Il primo ministro ha promesso che il suo esecutivo si occuperà principalmente di economia, educazione e infrastrutture, aumentando il numero di lavoratori e migliorando i servizi con l’obiettivo di ridurre anche il divario tra le comunità di Israele. Così facendo Bennett spera di risanare le fratture sociali emerse durante l’ultima escalation con Hamas nelle città miste di Israele, dove si sono registrati scontri tra alcuni gruppi di ebrei ed arabo-israeliani. A gradire meno le riforme del governo Lapid-Bennett saranno invece gli ultraortodossi: entrambi i leader sono a favore di una maggiore integrazione degli haredim nel mondo del lavoro, della riduzione dei sussidi pubblici dedicati alla loro comunità e dell’eliminazione dell’esenzione dal servizio militare. Bennett tra l’altro ha anche annunciato la liberalizzazione delle licenze kosher, fino ad oggi appannaggio di un ente rabbinico specializzato legato al mondo degli ultraortodossi e fonte di lauti guadagni.

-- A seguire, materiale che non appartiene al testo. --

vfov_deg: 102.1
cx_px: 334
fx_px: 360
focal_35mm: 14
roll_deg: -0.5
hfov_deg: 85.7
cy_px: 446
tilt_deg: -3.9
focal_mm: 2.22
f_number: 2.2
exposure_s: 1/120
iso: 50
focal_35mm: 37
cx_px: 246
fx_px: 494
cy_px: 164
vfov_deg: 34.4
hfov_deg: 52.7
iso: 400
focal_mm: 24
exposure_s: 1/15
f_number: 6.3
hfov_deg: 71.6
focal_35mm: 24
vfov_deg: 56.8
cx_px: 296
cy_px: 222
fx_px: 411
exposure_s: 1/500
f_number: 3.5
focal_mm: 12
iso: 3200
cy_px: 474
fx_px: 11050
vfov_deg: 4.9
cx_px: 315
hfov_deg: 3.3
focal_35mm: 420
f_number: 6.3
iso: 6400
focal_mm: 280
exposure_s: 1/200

A rischiare di minare i rapporti con gli arabi è invece il progetto abitativo del primo ministro. Bennett vuole costruire nuove case in tutta Israele per ridurre i costi delle abitazioni, ma nel fare ciò dovrà fare i conti con i problemi legati alla concessione di permessi edilizi e alle dispute sulla proprietà di terreni e immobili che affliggono principalmente la comunità araba, come dimostra il caso del quartiere di Sheikh Jarrah.

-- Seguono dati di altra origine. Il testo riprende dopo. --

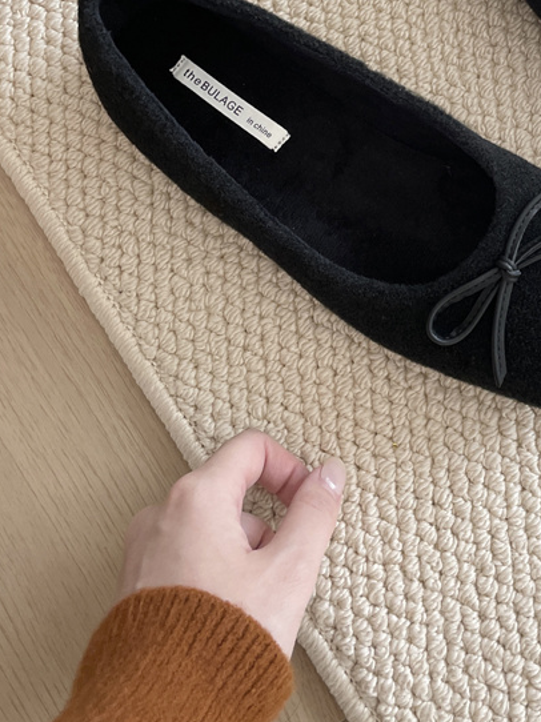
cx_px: 482
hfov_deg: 29.1
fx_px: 1001
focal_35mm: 48
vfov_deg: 37.4
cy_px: 91
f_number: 1.6
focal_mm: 4.2
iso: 125
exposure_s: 1/121
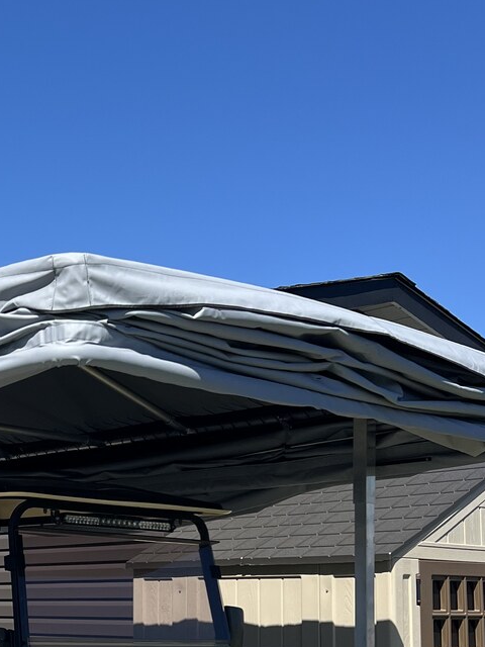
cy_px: 539
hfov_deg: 21.6
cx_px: -20
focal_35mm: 65
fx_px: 1214
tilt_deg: +4.4
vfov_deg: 29.0
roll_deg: -0.2
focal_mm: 5.7
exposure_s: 1/3460
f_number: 1.5
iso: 50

Dossier per il momento messi da parte sono invece quelli dei rapporti con l’Autorità nazionale palestinese e degli insediamenti ebraici. Bennett è un noto sostenitore dell’espansionismo israeliano in Cisgiordania e non crede in una risoluzione della questione palestinese, mentre altri partiti della sua coalizione sono a favore della creazione dei due Stati. In fase di negoziazione, i politici riunitisi intorno a Lapid e Bennett avevano promesso di non affrontare nell’immediato questioni così divisive, ma il governo dovrà decidere a breve se concedere o meno l’autorizzazione finale per un nuovo progetto di insediamenti e se ripristinare il flusso di aiuti per Gaza provenienti dal Qatar. Tutti punti su cui è facile prevedere uno scontro tra le forze della maggioranza.

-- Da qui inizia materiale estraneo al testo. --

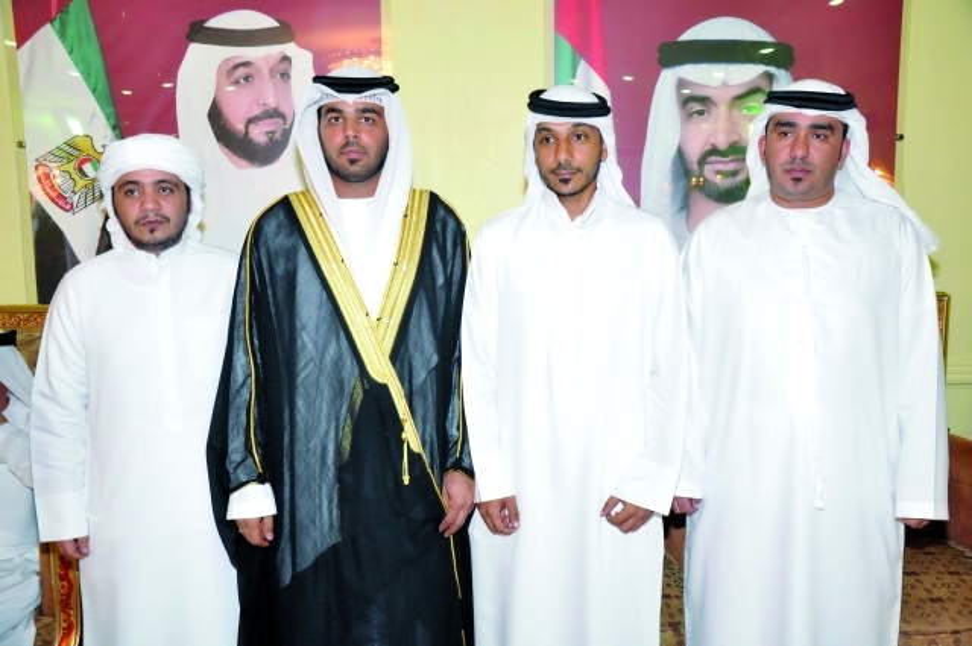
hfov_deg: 57.3
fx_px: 890
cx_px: 486
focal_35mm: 33
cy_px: 323
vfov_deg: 39.9
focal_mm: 22
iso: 1600
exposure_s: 1/60
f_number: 4.5
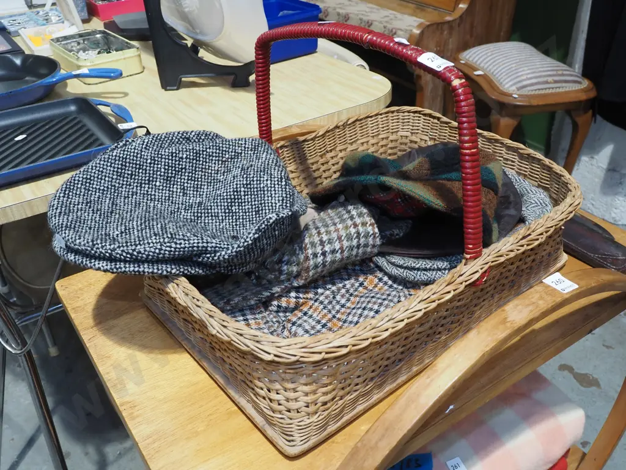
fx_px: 579
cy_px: 235
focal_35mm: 32
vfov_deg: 44.2
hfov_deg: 56.8
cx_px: 313
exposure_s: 1/60
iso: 1600
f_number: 5.6
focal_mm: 16
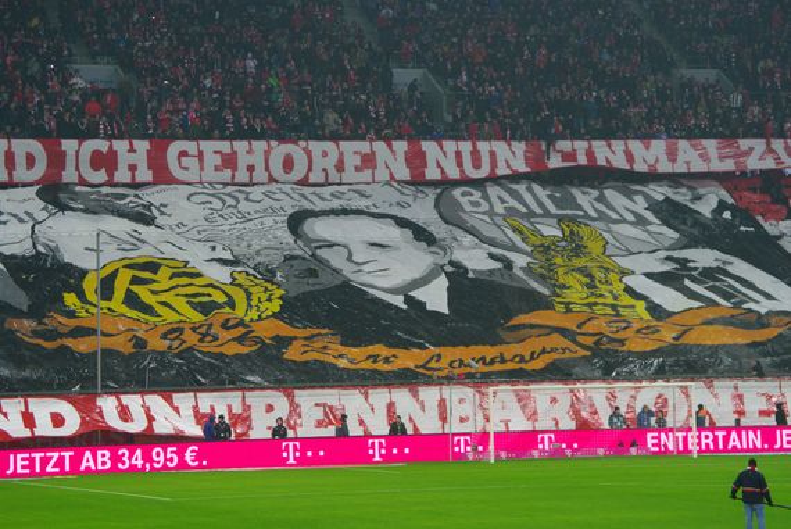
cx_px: 396
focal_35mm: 158
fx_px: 3463
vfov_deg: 8.7
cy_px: 264
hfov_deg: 13.0
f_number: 6.7
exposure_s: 1/90
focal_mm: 105
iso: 800
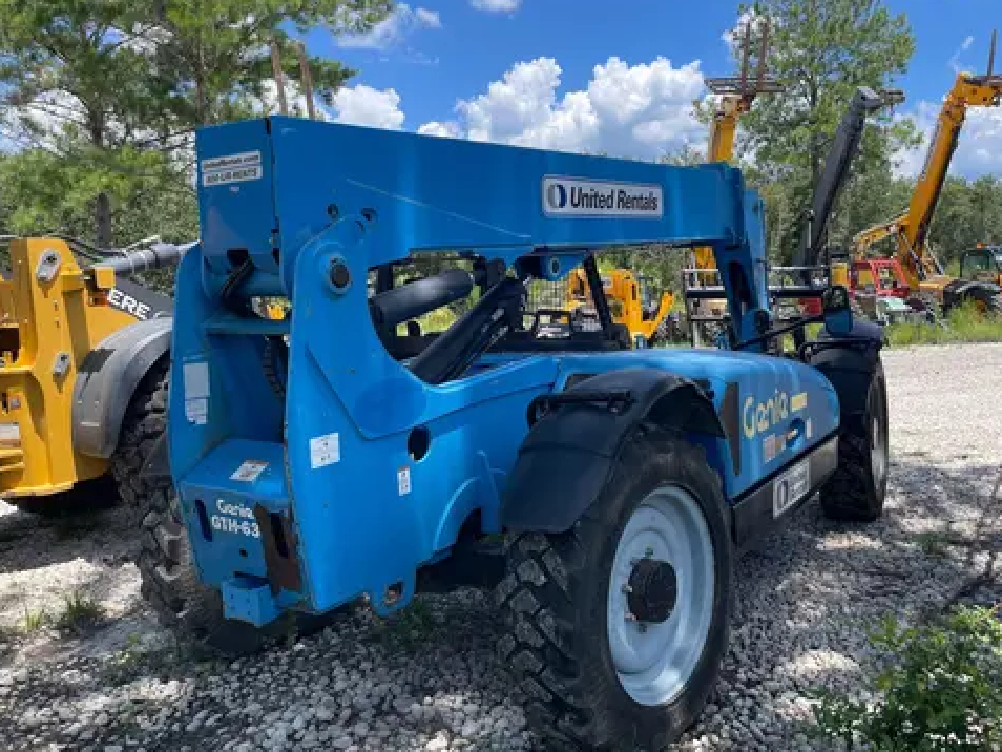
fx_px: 869
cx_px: 546
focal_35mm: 30
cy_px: 371
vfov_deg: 46.8
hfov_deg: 59.9
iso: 32
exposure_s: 1/1490
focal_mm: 4.2
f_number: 1.6
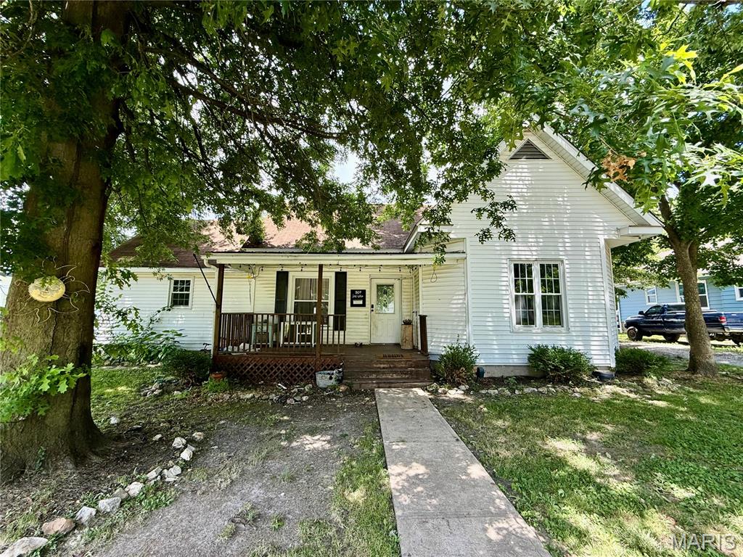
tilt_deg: +7.3
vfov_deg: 85.7
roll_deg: -0.6
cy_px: 278
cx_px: 372
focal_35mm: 14
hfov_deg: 102.1
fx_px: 300
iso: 64
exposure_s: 1/288
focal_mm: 2.22
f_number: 2.2
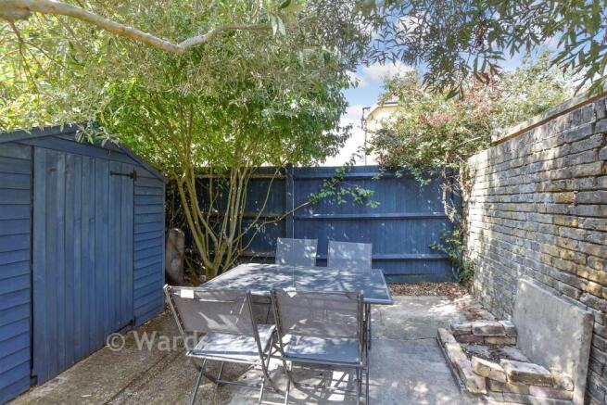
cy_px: 202
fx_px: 253
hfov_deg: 100.4
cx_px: 304
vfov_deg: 77.4
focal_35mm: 15
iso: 160
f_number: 6.3
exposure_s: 1/80
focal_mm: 10
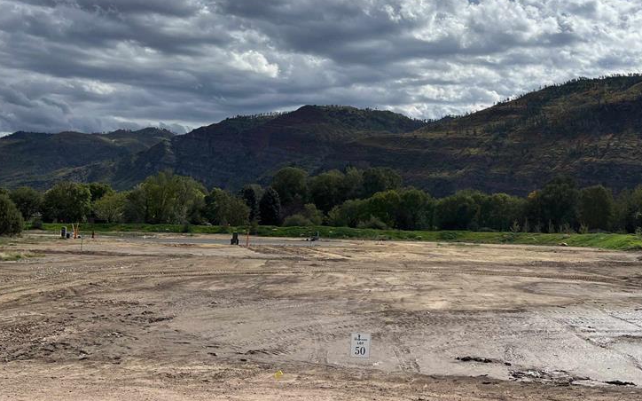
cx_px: 386
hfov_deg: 50.1
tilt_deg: +6.4
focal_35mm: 39
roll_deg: -0.3
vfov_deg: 32.7
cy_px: 161
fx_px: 682
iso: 50
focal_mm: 5.1
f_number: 1.6
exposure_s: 1/9091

Ma la prima preoccupazione del nuovo esecutivo in politica estera resta l’accordo sul nucleare iraniano. Seguendo la stessa linea del suo predecessore, Bennett ha rimarcato l’opposizione di Israele ai colloqui tra USA e Iran in corso a Vienna e ricordato che lo Stato ebraico manterrà la sua libertà d’azione nei confronti di un Paese che reputa un nemico. Tuttavia, a differenza di Netanyahu, Bennett non ha alcuna intenzione di sfidare il presidente Joe Biden, che ha anzi voluto ringraziare per la vicinanza dimostrata in occasione dell’escalation con Hamas. Il nuovo premier ha anche promesso di rafforzare i legami con gli Stati Uniti e con la diaspora ebraica, in controcorrente rispetto alla politica adottata da Netanyahu e che puntava principalmente ad ottenere il sostegno dei più numerosi cristiani evangelici. In ultimo, il nuovo premier si è impegnato a portare avanti il progetto di normalizzazione dei rapporti con gli Stati a maggioranza musulmana, ma rischia di commettere gli stessi errori del suo predecessore. Bennett, come Netanyahu, non considera prioritaria la risoluzione della questione palestinese, ma l’escalation di maggio con Hamas ha dimostrato che non è possibile rafforzare i legami con i Paesi musulmani mettendo da parte il futuro dei palestinesi. Che hanno ben poco da gioire per questo cambio al governo.